HAVE_EFFICIENT_UNALIGNED_ACCESS on ARM32 (was: Alignment issues in zImage with Linux 4.12, LZ4 and GCC5.3)

Wed Sep 6 13:57:58 PDT 2017

On Mon, Sep 4, 2017 at 6:19 PM, Romain Izard <romain.izard.pro at gmail.com> wrote:
> 2017-07-24 13:07 GMT+02:00 Ard Biesheuvel <ard.biesheuvel at linaro.org>:
>> On 24 July 2017 at 11:57, Romain Izard <romain.izard.pro at gmail.com> wrote:
>>>
>>> While upgrading the kernel from 4.9 to 4.12 for a custom board with a
>>> Cortex-A5 based CPU, I have encountered a compilation issue that leads to
>>> a data abort during the execution of the LZ4 decompression code in
>>> zImage.
>>>
>>> [...]
>>>
>>> The compilation options are a little different between both cases:
>>> The library is built with -O3, whereas the zImage decompressor is built
>>> with -O2, -DDISABLE_BRANCH_PROFILING, -fpic, -mno-single-pic-base,
>>> -fno-builtin. All other compilation options are shared in both cases.
>>>
>
> This is a red herring: the critical option here is '-fno-builtin'. If it is
> not set, the bug disappears. It also disappears if we replace it with
> '-fno-builtin-putc'. But it only changes the optimizations applied by
> the compiler itself, and cannot explain the issue.

(Dataset items)
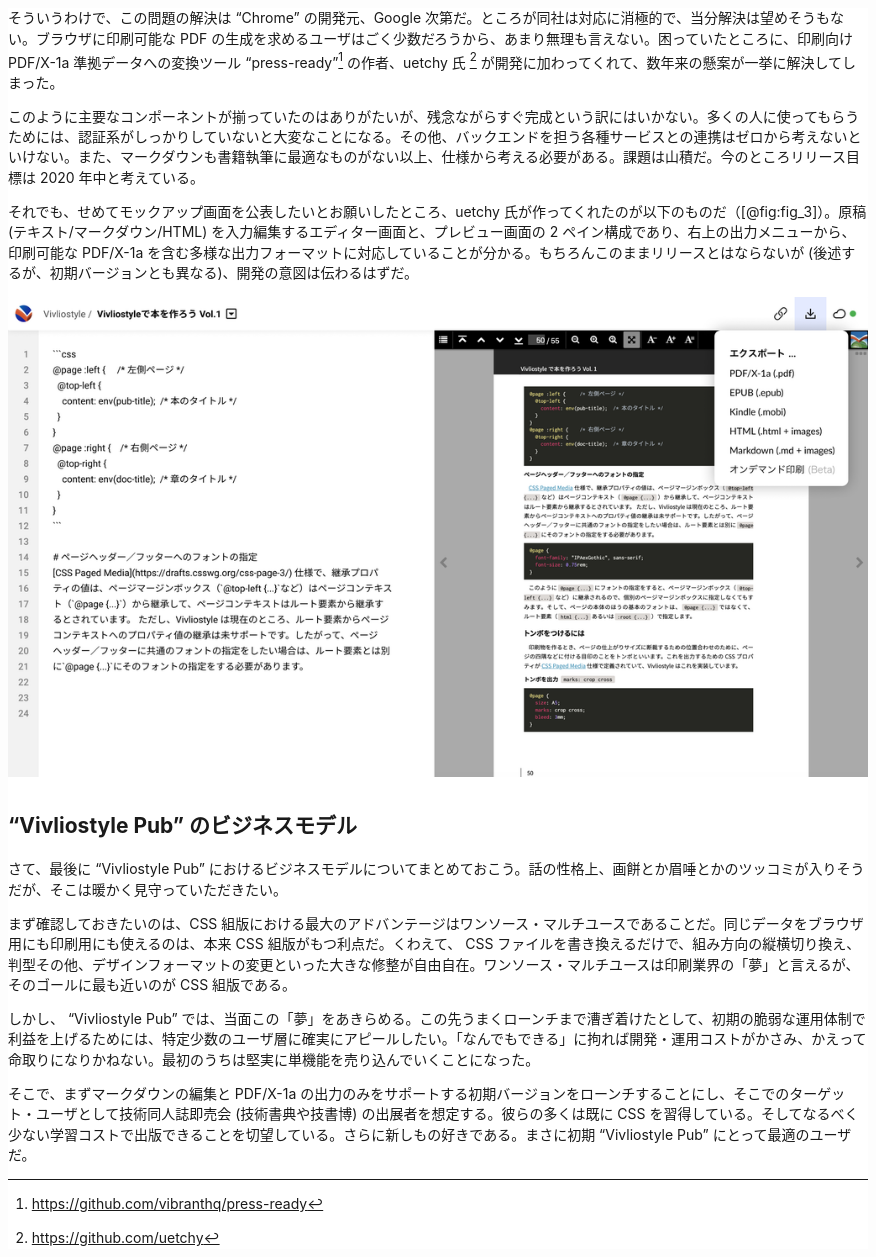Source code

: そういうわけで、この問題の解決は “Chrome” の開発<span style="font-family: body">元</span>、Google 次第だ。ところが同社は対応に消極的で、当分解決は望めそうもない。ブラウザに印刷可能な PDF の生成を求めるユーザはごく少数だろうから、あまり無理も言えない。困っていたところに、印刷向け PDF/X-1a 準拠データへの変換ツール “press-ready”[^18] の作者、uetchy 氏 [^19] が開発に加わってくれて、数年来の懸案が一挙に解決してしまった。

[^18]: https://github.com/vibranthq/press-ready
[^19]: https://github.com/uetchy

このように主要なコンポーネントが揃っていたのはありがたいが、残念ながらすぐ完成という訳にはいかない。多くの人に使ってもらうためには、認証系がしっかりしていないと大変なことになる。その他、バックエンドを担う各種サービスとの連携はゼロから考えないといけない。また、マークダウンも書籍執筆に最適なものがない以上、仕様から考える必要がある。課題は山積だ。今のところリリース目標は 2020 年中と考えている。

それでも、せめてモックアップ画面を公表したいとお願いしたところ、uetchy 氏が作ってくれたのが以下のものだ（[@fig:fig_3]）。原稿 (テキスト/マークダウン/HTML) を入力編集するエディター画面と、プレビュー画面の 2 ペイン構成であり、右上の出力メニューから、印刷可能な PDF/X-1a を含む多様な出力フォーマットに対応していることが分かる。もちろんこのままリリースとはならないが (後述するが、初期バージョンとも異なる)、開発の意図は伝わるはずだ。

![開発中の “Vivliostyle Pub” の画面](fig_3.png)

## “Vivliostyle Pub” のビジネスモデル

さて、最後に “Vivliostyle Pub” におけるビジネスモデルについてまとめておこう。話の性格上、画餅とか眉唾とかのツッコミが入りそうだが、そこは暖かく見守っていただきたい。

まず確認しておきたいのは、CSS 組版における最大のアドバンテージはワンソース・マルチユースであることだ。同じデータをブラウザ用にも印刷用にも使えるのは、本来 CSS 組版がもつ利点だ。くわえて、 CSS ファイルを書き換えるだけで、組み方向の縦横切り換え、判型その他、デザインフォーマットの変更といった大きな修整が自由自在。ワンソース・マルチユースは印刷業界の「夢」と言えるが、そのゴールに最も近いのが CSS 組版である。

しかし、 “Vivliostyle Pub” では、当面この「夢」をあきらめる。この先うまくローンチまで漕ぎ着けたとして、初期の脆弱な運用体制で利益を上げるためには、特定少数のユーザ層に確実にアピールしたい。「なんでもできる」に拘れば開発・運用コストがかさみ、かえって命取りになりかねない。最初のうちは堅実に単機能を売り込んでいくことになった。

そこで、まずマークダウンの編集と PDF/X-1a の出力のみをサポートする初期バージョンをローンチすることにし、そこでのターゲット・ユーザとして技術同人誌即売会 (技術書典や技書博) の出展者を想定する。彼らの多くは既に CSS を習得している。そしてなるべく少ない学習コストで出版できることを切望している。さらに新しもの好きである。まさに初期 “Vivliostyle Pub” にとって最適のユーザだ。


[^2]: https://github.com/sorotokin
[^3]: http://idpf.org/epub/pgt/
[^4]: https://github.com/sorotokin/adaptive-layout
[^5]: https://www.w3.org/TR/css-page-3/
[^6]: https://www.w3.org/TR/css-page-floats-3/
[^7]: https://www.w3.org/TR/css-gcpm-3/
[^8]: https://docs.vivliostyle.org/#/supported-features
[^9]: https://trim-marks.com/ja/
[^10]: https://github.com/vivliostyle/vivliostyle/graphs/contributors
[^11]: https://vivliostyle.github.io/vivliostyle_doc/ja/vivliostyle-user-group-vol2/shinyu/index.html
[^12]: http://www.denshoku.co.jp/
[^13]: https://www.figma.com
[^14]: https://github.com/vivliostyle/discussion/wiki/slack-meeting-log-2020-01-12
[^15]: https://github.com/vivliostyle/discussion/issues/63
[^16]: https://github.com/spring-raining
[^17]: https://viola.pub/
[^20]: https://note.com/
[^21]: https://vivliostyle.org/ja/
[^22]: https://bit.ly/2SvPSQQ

### [INSTRUCTIONS]
a – Using the zImage alignment thread, answer these:
(i) Which kernel version was the custom board being upgraded from, and which to?
(ii) What optimization level is the library built with?
(iii) Which compilation option does the later reply call the critical one?
b – List every compilation option that the zImage alignment thread gives for building the zImage decompressor.
c – Carry the zImage alignment thread forward from its last sentence.
The data plays no role in what is asked here.

### [OUTPUTS IN ORDER]
a –
(i) From 4.9 to 4.12.
(ii) -O3.
(iii) -fno-builtin.

b – -O2, -DDISABLE_BRANCH_PROFILING, -fpic, -mno-single-pic-base, -fno-builtin

c –
>
> Before updating the LZ4 decompressor, the LZ4 header contained specific
> code for handling alignment issues, which has been changed.
>
>>> For Linux 4.9, the LZ4 decompressor code is completely different, which
>>> explains why the issue appeared when changing kernel versions.
>>>
>>
>> I see some void* to u32* casts in the new code, which makes me think
>> that it is perhaps not valid C, and has maybe not been tested on an
>> architecture that has stricter alignment requirements than x86?
>>
>
> I can reproduce it easily on v4.13 with GCC6.3:
> - Configure with allnoconfig
> - Enable CONFIG_MMU, CONFIG_KERNEL_LZ4
> - Check the generated assembly for arch/arm/boot/compressed/decompress.o:
> In the LZ4_decompress_fast function, the memory access after the third
> branch uses ldm and stm. This is invalid, as the addresses can be unaligned.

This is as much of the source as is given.